За время, пока мы с Акакием Фридриховичем женихались, он успел разлюбить канапе с паштетом... и влюбиться в мои пирожки с мясом! А я оценила удобство его просторной кухни и печки.
Мои физические недостатки померкли перед умением вкусно готовить. Граф Фердунский звал меня в гости и под горячие пирожки рассказывал мне байки из своей молодости. Надо отметить, рассказчик из него вышел замечательный, однако, увы, себя в постели с ним я по-прежнему не представляла. Более того! Готова была закормить будущего мужа пирожками, лишь бы он не помышлял об интиме!
Я, кажется, говорила, что боги смилостивились надо мной?

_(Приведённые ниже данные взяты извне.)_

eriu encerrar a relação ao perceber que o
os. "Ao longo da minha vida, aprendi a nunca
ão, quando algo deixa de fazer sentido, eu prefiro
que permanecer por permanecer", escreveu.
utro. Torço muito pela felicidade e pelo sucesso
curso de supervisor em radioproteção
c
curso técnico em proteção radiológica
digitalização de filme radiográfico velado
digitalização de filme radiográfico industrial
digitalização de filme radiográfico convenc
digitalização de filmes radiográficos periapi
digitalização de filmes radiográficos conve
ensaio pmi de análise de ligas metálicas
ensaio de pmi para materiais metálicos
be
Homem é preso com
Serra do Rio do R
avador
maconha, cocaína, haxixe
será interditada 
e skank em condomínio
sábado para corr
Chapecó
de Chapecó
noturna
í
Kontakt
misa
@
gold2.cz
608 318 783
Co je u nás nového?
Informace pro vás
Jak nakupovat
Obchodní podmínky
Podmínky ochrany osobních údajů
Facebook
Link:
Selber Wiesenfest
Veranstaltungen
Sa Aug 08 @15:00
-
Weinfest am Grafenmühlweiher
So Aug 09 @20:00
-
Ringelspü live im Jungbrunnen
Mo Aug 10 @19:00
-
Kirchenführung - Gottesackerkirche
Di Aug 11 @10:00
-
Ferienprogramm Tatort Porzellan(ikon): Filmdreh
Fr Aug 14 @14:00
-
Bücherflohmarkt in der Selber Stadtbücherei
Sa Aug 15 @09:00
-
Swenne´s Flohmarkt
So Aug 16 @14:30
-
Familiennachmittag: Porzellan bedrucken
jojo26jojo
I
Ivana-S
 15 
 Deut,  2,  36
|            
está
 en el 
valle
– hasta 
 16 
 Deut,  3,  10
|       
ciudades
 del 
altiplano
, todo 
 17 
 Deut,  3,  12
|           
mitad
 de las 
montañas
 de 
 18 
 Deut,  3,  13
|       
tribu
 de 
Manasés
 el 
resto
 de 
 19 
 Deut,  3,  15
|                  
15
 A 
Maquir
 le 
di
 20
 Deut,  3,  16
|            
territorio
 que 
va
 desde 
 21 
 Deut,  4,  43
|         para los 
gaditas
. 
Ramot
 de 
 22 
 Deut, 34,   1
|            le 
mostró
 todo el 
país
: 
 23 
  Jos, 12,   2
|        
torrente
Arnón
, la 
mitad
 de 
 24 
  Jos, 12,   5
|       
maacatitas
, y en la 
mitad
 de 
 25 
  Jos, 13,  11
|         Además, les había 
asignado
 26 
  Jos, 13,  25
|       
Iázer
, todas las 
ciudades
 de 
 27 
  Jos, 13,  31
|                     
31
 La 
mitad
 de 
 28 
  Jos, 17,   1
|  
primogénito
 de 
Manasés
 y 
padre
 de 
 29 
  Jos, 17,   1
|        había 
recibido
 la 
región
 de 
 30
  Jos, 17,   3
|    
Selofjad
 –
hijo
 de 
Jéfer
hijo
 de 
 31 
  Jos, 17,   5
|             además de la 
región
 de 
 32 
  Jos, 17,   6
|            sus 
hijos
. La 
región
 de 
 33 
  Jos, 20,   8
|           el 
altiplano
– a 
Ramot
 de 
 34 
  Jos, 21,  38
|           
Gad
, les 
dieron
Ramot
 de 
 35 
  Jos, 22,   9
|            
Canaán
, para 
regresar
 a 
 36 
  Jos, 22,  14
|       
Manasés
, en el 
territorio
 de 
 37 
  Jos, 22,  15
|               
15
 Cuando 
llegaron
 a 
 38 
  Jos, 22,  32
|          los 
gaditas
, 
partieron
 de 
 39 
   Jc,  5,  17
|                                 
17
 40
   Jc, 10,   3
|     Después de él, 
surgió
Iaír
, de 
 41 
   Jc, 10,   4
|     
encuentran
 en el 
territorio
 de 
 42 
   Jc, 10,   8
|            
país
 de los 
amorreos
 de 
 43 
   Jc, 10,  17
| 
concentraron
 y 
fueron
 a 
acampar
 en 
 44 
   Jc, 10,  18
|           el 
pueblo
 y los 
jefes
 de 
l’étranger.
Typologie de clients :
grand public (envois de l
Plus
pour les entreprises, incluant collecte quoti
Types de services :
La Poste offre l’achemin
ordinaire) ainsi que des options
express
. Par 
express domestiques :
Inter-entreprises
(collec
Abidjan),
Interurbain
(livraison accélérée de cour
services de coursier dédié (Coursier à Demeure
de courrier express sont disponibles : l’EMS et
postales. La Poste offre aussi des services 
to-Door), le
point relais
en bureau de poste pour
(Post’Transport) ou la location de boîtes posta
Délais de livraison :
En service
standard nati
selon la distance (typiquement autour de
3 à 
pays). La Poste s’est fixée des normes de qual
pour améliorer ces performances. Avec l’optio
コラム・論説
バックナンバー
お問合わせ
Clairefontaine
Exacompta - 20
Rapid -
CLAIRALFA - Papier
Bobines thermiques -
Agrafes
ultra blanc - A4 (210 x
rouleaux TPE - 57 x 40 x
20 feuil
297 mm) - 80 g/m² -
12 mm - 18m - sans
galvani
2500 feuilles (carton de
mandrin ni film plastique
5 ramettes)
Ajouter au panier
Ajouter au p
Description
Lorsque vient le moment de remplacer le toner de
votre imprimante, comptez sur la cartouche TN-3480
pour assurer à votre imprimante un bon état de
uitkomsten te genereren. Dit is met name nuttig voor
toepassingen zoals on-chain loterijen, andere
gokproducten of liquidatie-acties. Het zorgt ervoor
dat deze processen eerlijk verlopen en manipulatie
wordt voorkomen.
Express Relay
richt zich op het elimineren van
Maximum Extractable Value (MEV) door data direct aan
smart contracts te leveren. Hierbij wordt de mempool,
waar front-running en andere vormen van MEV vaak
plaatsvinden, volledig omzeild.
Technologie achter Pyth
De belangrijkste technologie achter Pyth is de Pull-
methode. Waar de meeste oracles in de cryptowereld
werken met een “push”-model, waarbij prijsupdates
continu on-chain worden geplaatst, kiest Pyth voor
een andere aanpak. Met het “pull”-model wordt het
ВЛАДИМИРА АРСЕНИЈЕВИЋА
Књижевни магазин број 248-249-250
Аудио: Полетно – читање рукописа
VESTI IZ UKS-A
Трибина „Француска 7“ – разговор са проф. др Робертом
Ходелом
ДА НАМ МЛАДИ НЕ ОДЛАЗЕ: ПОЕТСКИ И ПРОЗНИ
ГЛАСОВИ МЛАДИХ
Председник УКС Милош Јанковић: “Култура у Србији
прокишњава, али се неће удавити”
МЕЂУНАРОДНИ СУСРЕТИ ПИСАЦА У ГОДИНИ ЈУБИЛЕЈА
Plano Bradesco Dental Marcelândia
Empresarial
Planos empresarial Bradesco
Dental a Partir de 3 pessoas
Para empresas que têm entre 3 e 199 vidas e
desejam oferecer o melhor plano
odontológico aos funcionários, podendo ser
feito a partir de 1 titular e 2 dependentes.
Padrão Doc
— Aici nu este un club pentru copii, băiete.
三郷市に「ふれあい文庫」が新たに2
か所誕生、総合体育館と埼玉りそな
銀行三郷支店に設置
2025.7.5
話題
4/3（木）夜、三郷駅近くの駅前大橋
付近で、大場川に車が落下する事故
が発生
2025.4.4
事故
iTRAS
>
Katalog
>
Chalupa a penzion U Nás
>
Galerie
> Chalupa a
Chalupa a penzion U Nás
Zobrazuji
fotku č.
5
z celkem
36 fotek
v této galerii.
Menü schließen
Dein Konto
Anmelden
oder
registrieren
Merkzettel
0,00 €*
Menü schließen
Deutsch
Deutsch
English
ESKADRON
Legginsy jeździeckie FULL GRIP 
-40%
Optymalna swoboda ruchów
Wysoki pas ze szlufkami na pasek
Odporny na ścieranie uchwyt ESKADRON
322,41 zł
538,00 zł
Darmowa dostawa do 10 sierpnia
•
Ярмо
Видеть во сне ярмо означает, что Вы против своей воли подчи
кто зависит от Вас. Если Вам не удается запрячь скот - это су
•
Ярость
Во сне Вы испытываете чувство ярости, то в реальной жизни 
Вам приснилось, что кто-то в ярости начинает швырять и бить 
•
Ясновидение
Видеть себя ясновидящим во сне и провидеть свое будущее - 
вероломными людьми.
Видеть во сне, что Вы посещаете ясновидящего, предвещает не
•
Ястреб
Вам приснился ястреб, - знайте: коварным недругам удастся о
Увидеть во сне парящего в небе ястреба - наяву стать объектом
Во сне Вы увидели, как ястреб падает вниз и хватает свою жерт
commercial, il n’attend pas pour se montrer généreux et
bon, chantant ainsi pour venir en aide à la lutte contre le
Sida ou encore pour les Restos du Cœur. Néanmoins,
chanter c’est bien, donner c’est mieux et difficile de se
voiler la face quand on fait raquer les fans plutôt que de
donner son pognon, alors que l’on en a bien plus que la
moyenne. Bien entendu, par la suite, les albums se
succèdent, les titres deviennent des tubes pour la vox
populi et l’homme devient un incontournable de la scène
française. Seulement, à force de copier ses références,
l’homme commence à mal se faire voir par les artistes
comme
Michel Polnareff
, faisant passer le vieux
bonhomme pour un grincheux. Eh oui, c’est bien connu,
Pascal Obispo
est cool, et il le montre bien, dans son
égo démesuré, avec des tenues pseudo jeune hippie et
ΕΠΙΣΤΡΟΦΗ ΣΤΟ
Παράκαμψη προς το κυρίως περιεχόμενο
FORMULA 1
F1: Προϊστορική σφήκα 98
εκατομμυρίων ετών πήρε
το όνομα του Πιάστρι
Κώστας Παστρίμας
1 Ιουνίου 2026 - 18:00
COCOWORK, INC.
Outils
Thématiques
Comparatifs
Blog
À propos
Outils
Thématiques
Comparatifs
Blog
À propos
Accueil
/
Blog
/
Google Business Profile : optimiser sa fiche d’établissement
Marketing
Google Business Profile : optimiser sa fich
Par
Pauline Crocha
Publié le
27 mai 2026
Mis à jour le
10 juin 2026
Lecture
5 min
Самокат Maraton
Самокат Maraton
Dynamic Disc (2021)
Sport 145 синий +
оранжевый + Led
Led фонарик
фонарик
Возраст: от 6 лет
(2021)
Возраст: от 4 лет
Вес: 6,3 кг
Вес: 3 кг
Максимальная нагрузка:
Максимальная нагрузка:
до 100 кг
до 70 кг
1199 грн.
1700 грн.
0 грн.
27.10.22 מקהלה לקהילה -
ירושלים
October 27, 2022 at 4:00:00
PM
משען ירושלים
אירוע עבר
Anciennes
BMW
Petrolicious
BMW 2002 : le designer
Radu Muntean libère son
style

В первую брачную ночь Акакий не воспрял ни духом, ни тем, что более материально. Видать, вся кровь прилила к желудку. Я не преувеличиваю! Желудок у Акакия был, наверное, с два больших ведра. Бездонный!
Раздевшись в полутьме, мой новоиспечённый муж долго шарил рукой под пузом, но так ничего и не нашарил. Затем решил, видимо, что вид голой женщины должен его возбудить, и слой за слоем снял с меня и без того криво сидящее платье.
Как только мои панталончики упали на пол, Акакий рухнул туда же с оглушительным неназываемым звуком.
– Эй? Акакий? Вы чего это?
– К-х-х... – прохрипел он и закатил глаза.
Ой-ёй... Дело запахло дрянью...
Неужели ему стало плохо от вида голой меня? Я, что, настолько ужасна?
Судорожно напялив на себя панталоны и сорочку, я, побоявшись огласки и кривотолков, принялась одевать Акакия. А это, скажу я вам, даже тяжелоатлету вряд ли по силам.
Влажные от повышенного потоотделения необъятных размеров штаны моего супруга, как живые, сопротивлялись надеванию. А тем временем Акакий хрипел как-то уж совсем умирающе.
«Пофиг, брось, – нашёптывало моё альтер-эго. – Вот ещё, будешь тут его дохлую колбаску прикрывать. Там и без того ничего не видать. Беги давай за врачом, чтобы засвидетельствовал, что ты не виновата в смерти супруга».
Что? Смерти? Нет-нет-нет! Я не желаю Акакию кончины! Он же так любит мои пирожки с мясом! Да и в целом дядька безобидный.
В конце концов я плюнула на штаны, прикрыла бегемотову тушу пледом с брачного ложа и босиком побежала звать на помощь.
Лекарь диагностировал у Акакия внутренний удар в голову. По-научному кровоизлияние в мозг или инсульт.
Моей вины в этом всём, конечно же, нет. Просто сошлось одно к одному. В первую брачную ночь.
Акакия Фридриховича оставили дома, а мне велели ухаживать за ним, меняя ему подстилки, делая противопролежневые массажи и кормя с ложечки.
С первого же дня в моей супружеской жизни начался кошмар.
Мой супруг, стоило ему прийти в себя, взвыл от боли смертельно раненым бегемотом. Протяжно так, утробно, то понижая, то повышая тон.
А я... Я впервые столкнулась с лежачим больным. Ещё, как назло, маман пропадала на работе и не могла выступить в качестве моральной поддержки.
Даже парочка слуг, и те виртуозно ныкались от меня по чуланам, не желая разделять со мной тяжкий крест. В их глазах мы с Акакием наверняка выглядели актёрами из цирка уродцев: толстяк и горбунья. Ну, чем не сладкая парочка? Нечего докучать нам в самый разгар медового месяца, даром, что постельные игры у нас совсем не те.
Я, семнадцатилетняя маня, делала всё сама. А что не делалось... то не делала!
Вот, можете меня сколько угодно осуждать, но отнести двести килограммов в ванную на помывку – выше моих сил. И выше сил четверых санитаров, которых я, измучившись, вызвала.
Супружеская жизнь продлилась семь дней, если не считать дня свадьбы. Именно за столько, если верить учению Бога Говы, он создал наш мир. Символический срок. Неужели чтобы я, наконец, уверовала в божий промысел?